The holiday season seems to bring grief into focus for some people, whether it is the loss of a job, a loved one or something else important to a person. 

“Generally speaking, the holidays can be difficult without grief because human relationships are incredibly messy and hard,” Elder said. “When we are grieving, our brain is creating a new map.”

Elder suggested that although we are learning to live with the loss, some things in our lives, such as holiday traditions don’t change or we don’t want them to change. These can remind us more of the loss we endured, she said.

The holidays can also be difficult because it is a time when people traditionally come together. As people grieve, they often feel as though they need a companion in that grief, Elder said. 

“We often expect that our family members are those people and they may not have a strong understanding of grief and loss and how to support us.
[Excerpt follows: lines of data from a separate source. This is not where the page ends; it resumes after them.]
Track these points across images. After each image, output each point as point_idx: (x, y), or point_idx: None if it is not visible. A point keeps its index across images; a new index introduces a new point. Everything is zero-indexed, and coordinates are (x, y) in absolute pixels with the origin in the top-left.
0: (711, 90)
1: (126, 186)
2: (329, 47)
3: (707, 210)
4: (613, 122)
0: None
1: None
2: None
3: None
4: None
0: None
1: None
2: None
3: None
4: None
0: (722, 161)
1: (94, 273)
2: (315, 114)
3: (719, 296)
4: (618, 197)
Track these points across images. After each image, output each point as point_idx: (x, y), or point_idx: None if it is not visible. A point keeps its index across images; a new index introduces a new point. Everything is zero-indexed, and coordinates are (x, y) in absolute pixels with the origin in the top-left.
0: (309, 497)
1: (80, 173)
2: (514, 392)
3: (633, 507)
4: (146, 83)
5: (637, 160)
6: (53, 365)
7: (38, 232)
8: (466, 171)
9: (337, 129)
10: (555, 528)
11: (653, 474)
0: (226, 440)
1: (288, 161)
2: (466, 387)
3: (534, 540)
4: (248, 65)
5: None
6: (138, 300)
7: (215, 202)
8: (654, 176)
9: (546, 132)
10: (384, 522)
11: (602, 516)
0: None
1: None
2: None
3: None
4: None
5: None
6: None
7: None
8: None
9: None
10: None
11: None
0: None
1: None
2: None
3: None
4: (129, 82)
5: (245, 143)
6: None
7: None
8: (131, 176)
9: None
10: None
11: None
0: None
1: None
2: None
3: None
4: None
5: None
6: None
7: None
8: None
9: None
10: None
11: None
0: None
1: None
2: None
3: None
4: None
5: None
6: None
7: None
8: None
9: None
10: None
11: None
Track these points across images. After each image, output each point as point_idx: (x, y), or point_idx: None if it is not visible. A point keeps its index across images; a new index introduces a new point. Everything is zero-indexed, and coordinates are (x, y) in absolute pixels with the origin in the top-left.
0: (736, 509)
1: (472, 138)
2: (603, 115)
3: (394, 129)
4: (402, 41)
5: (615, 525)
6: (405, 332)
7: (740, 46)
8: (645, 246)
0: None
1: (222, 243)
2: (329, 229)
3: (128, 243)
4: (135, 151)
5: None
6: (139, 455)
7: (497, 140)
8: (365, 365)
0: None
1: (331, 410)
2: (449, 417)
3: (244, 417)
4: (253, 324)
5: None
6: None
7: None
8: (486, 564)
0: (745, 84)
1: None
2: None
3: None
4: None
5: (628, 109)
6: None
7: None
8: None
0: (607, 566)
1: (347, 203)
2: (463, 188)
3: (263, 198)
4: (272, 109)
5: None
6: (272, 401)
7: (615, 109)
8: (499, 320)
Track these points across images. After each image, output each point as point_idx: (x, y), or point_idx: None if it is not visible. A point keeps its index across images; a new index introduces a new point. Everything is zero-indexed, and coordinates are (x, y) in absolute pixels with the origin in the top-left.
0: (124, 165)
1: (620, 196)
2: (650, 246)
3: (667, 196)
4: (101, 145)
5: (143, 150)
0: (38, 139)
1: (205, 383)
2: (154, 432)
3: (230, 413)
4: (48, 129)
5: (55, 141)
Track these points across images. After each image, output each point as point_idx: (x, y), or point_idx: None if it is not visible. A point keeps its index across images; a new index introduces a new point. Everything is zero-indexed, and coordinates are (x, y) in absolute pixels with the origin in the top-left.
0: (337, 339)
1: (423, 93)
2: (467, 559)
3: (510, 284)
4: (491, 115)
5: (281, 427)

So us, as grievers, sometimes having to state our needs as we are changing and as we are responding to our loss is a challenge,” Elder said. “We want to be seen and at the holidays we also don’t want to feel like a burden to others.”

Including someone is a powerful tool to help someone who is grieving during the holidays, Elder said. She suggests inviting people to join in your plans and normalizing their grief. It is also important to be considerate of how the griever wishes to recognize their grief. For example, if the person lost a loved one, perhaps a photo displayed will be helpful. In some cases, it could make the feelings worse. It is important ask questions, Elder said.

“Everybody grieves differently but everybody wants space to be acknowledged,” Elder said. 

Some people believe that grief should not be talked about. Others think you get over grief. Elder disagrees. She believes that grief never leaves us and we learn how to live with it while also learning how to care for ourselves.

She suggests a three-pronged approach to the journey of grief whether it is supporting ourselves or another that includes care, resources and network.

It is important to ask ourselves how we show ourselves care and how do we show others care, Elder said, while showing consistent compassion for ourselves and others.  

Finding the right resources,knowing how to connect to them when we need them and identifying our support network are equally helpful to a person who is grieving. Sometimes this might mean starting a difficult conversation with someone you see struggling and helping them research what resources are best for them. Sometimes it could mean just being there next to the griever, Elder said. 

Curiosity can help a griever explore what they are feeling and what they need. As a person supporting a griever, being curious and asking questions can show the person that someone cares and is willing to walk beside them on their journey, instead of trying to fix them, Elder said. 

Grief can be difficult to deal with at any time of the year but the holidays tend to draw focus to it. For those who need help with mental health, substance use or emotional concerns you can call the Colorado Crisis Services call center at 844-493-8255.